Central Asia's Aral Sea

Ken Taylor #2

Taken from the MFA Digest, March of 1990, Director’s Report

There are times in this work when I have to stop and question some of the basic premises that we use to promote our cause. It is no secret that building an organized and activated constituency requires us to develop a sense of urgency to act. This urgency usually depends on the issue being defined as a threat that people can identify as real to them, their families or communities.

There are many issues tied to the sustainability of our food system that can be used to attract attention to the need for substantive changes. Soil erosion and groundwater contamination are familiar issues. Food safety is emerging as a major concern. Child health and nutrition, food for poor people, loss of family farms—are issues around which people in this country are called to rally in the name of sustainable agriculture.

At MFA, we have tried hard to keep our attention focused on the big picture of the food sysem. We know, for example, that there is more to the issue of hunger than simply giving surplus food to those in need. We know there is more to agriculture than growing great quantities of product. And we know there is more to securing a safe food supply than lots of governmental regulatory apparatus. But it is tough to create a sense of urgency to act by talking about the food system in general. So we talk about specific issues within the context of the food system.

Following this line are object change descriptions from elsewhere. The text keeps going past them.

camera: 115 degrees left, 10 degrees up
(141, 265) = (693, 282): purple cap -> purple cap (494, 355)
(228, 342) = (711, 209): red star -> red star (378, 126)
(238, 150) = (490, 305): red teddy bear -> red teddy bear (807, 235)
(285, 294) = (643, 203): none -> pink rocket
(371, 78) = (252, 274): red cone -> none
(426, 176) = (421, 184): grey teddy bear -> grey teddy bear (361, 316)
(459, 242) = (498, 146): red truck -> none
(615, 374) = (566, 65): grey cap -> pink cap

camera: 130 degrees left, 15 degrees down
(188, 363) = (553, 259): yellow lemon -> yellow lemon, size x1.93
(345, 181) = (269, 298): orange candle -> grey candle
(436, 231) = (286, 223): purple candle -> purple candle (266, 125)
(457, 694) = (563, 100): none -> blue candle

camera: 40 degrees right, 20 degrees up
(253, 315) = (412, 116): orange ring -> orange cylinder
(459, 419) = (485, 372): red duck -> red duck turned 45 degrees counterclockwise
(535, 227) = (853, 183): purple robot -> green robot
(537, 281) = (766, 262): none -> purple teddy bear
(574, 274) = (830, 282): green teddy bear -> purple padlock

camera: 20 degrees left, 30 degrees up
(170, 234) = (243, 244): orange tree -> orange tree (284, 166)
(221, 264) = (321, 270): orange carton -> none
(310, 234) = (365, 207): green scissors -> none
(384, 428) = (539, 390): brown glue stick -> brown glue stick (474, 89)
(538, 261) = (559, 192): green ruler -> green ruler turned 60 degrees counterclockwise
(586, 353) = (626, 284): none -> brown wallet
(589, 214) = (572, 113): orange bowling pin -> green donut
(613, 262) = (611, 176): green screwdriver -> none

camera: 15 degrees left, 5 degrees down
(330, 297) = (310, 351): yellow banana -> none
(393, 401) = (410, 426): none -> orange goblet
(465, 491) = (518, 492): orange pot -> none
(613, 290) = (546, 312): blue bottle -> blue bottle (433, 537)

But when we talk specific issues, the threats posed by those issues have a certain mushiness about them. People don’t appreciate being bombarded by “doomsday” scenarios, especially when the grocery store shelves are full and the media has declared the end of the farm crisis. The mainstream agribusiness organizations spend zillions bombarding us with soothing talk and “scientific” data, refuting the threats we have defined, delaying action and cutting into our confidence.

And so, I wonder how often we can use the threat posed to the Ogalalla aquifer by center pivot irrigation systems, or itemize the loss of topsoil in terms of tons per acre per year, or report the percentage of wells in Minnesota contaminated with atrazine, or express concern about the impact of BGH on the small dairy farm in Minnesota before we lose the issue of sustainability altogether. What we need is a real example of the relationship between agriculture, the environment, our food supply, and our health.

Glasnost has provided us with an example. The Aral Sea in Central Asia was once the world’s fourth largest lake. Since 1960, it has lost 40% of its area and has become so salty that 20 of its 24 native fish species have disappeared. The shoreline has retreated nearly 40 miles, leaving behind over 150,000 square miles of a nightmare salt desert—the source of huge storms which drop up to 75 tons of pesticide-contaminated salt dust on nearby areas 15 times a year. A once-thriving fishing industry has been destroyed, leaving thousands without work. The infant mortality rate is at 10 percent, four times Russia’s national rate. Throat cancer rates have soared and traces of agricultural chemicals have been found in mothers’ milk since 1975. Ninety percent of the area’s population depends upon contaminated water for drinking.

The cause of all of this? A commodity-oriented agriculture, dependent upon irrigation, chemical fertilizers, pesticides and herbicides to produce cotton for export—a major earner of hard currency for Russia. It was done in the name of jobs and industrial development, a theme for justifying earth-rape that should be familiar to all of us. The result is the sacrifice of an entire ecosystem, hundreds of species gone forever, thousands of people displaced, and the possibility for those who remain reduced to virtually zero. And all of this human-inspired and engineered degradation took place within a single generation! It is hard to imagine such a collapse in so short a period of time.

And yet it could happen here. A recent report by the respected Worlwatch Institute suggests that the entire planet could reach that point in just 40 years through the combined effect of population growth, natural resource exploitation and environmental contamination. The Aral Sea tragedy gives us a clear window through which to see the powerful influence of agriculture in that scenario. This present-day reality should provide the urgency to act we all need to maintain and expand our efforts to build a sustainable future.

Editor’s Note:

So, I thought, all this is Ken’s articulation of a problem that has surely cleared itself up after 16 years. Not so. I did a little research and found that the Aral Sea area is still a huge salty desertified mess and not getting better, while the population in the area has continued to increase. New salty area of desert has continued to appear, and in year 2000 (ten years after Ken’s article) it increased by another new 42,000 square kilometers. The territory of dust and salt spread has increased to 400,000 or 450,000 square kilometers. As the water evaporates, the saltiness increases, killing fish and making the water unusable. Engineers tried to construct a crosspiece that would divide the Aral Sea into two parts, allowing a natural filling up of one part, but in 1999 the crosspiece was destroyed.

So who hears of the Aral Sea anymore? Have we grown too used to disaster? Have we replaced all news of Central Asia with news of war, oil, and various political upheavals? Where is the Aral Sea today in our thinking, our comparing, or even our prayers?